Leurs arguments sont à la portée des plus faibles esprits. Il s’agit de faire admettre que la pénurie de vivres et de matières premières est due à l’incurie des ministres de « gauche », que les réglementations paralysent les bonnes volontés, que tout mal vient des nationalisations, que le salut enfin est dans le retour à la « liberté ». Vive donc la liberté ! Tel est le mot d’ordre du parti de M. Mutter qui a commencé sa campagne électorale.

Nous pourrions reprocher au Parti « Républicain » de la « Liberté » de compter parmi ses membres d’anciens serviteurs fervents du maréchal et de zélés praticiens de la collaboration. Nous pourrions aussi douter de son sentiment profond de la liberté en nous souvenant que le 6 février 1934, ce n’était pas les plus honnêtes gens qui criaient : « À bas les voleurs », que les manifestants armés de rasoirs qui hurlaient : « La France aux Français », étaient ceux-là même qui six ans plus tard devaient livrer d’un cœur léger la France à Hitler.

Nous laisserons les hommes pour nous en tenir aux faits. La crise du ravitaillement est d’ordre mondial, et il est clair qu’il n’y aura de solution que sur le plan international. Crier sur tous les toits que cela va moins bien que sous les Allemands est le fait de gens aigris par la misère qui, inconsciemment, se font l’écho des trafiquants du marché noir, des privilégiés qui, eux, n’ont jamais souffert mais qui regrettent le temps rêvé où le peuple était asservi à leurs caprices. 

Quant aux nationalisations il est naturel qu’elles déplaisent à ceux qui ont perdu et qui risquent encore de perdre leurs privilèges. Ce qui ne nous étonne pas beaucoup, c’est l’ardeur avec laquelle les serviteurs du capitalisme ont su se maintenir à la tête de certaines entreprises nationalisées pour saboter de leur mieux, aux postes de « techniciens » l’effort de production des ouvriers.

Il s’agit en réalité de choisir entre la liberté pour le loup de croquer l’agneau, et la liberté pour tous les hommes, en assurant leur existence et leur dignité, de participer dans une rigoureuse égalité à la vie commune de la nation. 

Le P. R. L. ne défend rien d’autre que le libéralisme économique. Il regrette l’ère de la libre concurrence et du libre profit. Il voudrait rétablir le patronat de droit divin et n’a pas oublié qu’à notre époque, la seule façon pour le capitalisme de se maintenir est de prendre la forme agressive du fascisme. 

Il n’est qu’une minorité pour être dupe de ce chantage à la liberté. La preuve fut faite à Lyon récemment.
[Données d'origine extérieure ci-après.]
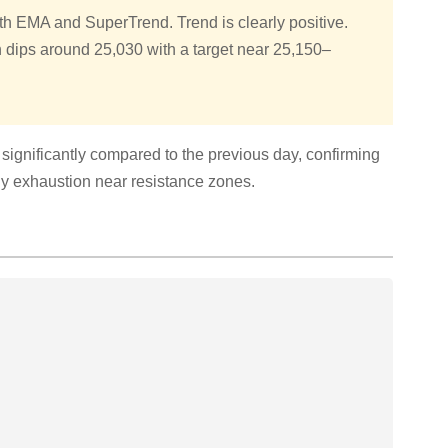
oth EMA and SuperTrend. Trend is clearly positive.
 dips around 25,030 with a target near 25,150–
ignificantly compared to the previous day, confirming
any exhaustion near resistance zones.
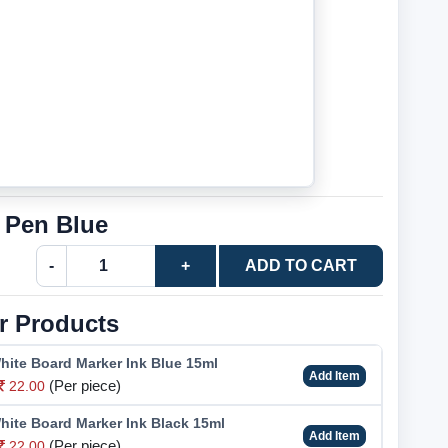
 Pen Blue
-
+
ADD TO CART
r Products
hite Board Marker Ink Blue 15ml
Add Item
(Per piece)
22.00
hite Board Marker Ink Black 15ml
Add Item
(Per piece)
22.00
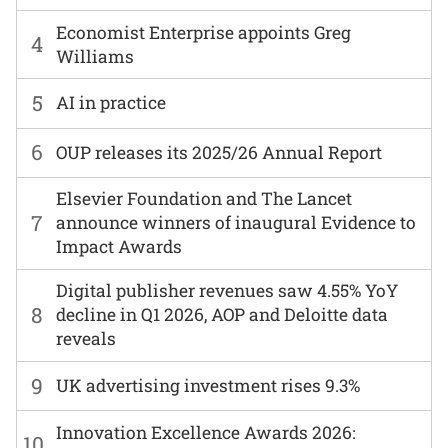
Economist Enterprise appoints Greg
4
Williams
5
AI in practice
6
OUP releases its 2025/26 Annual Report
Elsevier Foundation and The Lancet
7
announce winners of inaugural Evidence to
Impact Awards
Digital publisher revenues saw 4.55% YoY
8
decline in Q1 2026, AOP and Deloitte data
reveals
9
UK advertising investment rises 9.3%
Innovation Excellence Awards 2026:
10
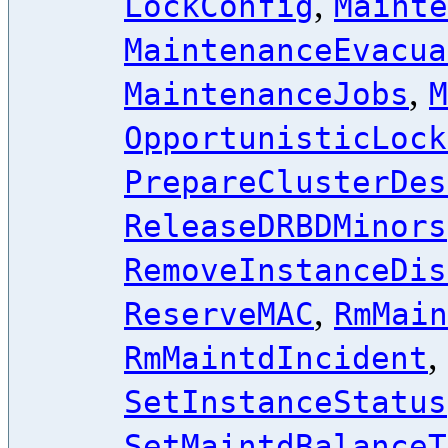
,
LockConfig
Mainte
MaintenanceEvacua
,
MaintenanceJobs
M
OpportunisticLock
PrepareClusterDes
ReleaseDRBDMinors
RemoveInstanceDis
,
ReserveMAC
RmMain
,
RmMaintdIncident
SetInstanceStatus
SetMaintdBalanceT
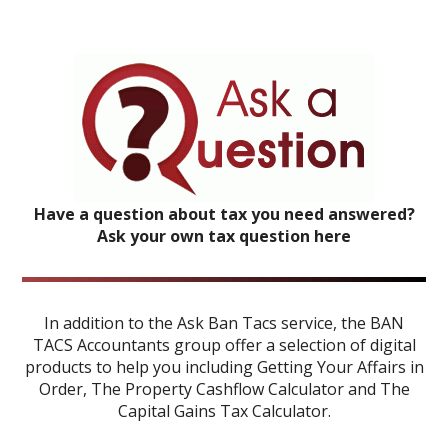
Have a question about tax you need answered?
Ask your own tax question here
In addition to the Ask Ban Tacs service, the BAN
TACS Accountants group offer a selection of digital
products to help you including
Getting Your Affairs in
Order
,
The Property Cashflow Calculator
and
The
Capital Gains Tax Calculator
.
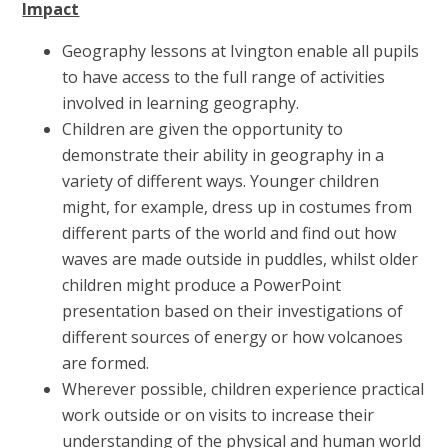
Impact
Geography lessons at Ivington enable all pupils
to have access to the full range of activities
involved in learning geography.
Children are given the opportunity to
demonstrate their ability in geography in a
variety of different ways. Younger children
might, for example, dress up in costumes from
different parts of the world and find out how
waves are made outside in puddles, whilst older
children might produce a PowerPoint
presentation based on their investigations of
different sources of energy or how volcanoes
are formed.
Wherever possible, children experience practical
work outside or on visits to increase their
understanding of the physical and human world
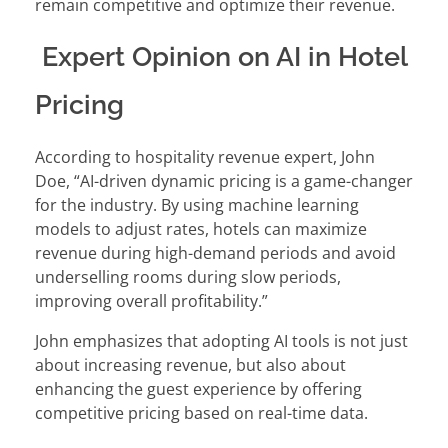
remain competitive and optimize their revenue.
Expert Opinion on AI in Hotel
Pricing
According to hospitality revenue expert, John
Doe, “AI-driven dynamic pricing is a game-changer
for the industry. By using machine learning
models to adjust rates, hotels can maximize
revenue during high-demand periods and avoid
underselling rooms during slow periods,
improving overall profitability.”
John emphasizes that adopting AI tools is not just
about increasing revenue, but also about
enhancing the guest experience by offering
competitive pricing based on real-time data.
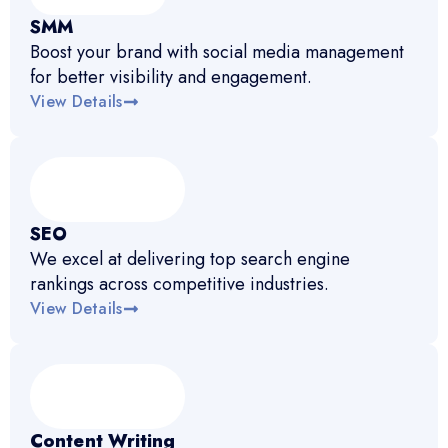
SMM
Boost your brand with social media management
for better visibility and engagement.
View Details
SEO
We excel at delivering top search engine
rankings across competitive industries.
View Details
Content Writing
À une réunion où « des messieurs distingués et des dames élégantes constituaient l’aréopage des orateurs annoncés », se substitua une manifestation d’unité d’action démocratique et ouvrière. 

La liberté, ce n’est pas le droit pour les oligarchies financières et économiques d’imposer leur volonté à la classe ouvrière, ce n’est pas la possibilité légalement établie pour les seigneurs du vingtième siècle d’assouvir leur égoïsme par tous les moyens.

Les travailleurs savent qu’ils ne peuvent rien attendre de leurs maîtres d’hier si ce n’est l’arbitraire, le chômage, la misère et enfin la guerre. Ils sont persuadés que leurs libération sera leur œuvre, que la liberté c’est d’abord la justice, et que la justice, c’est le socialisme.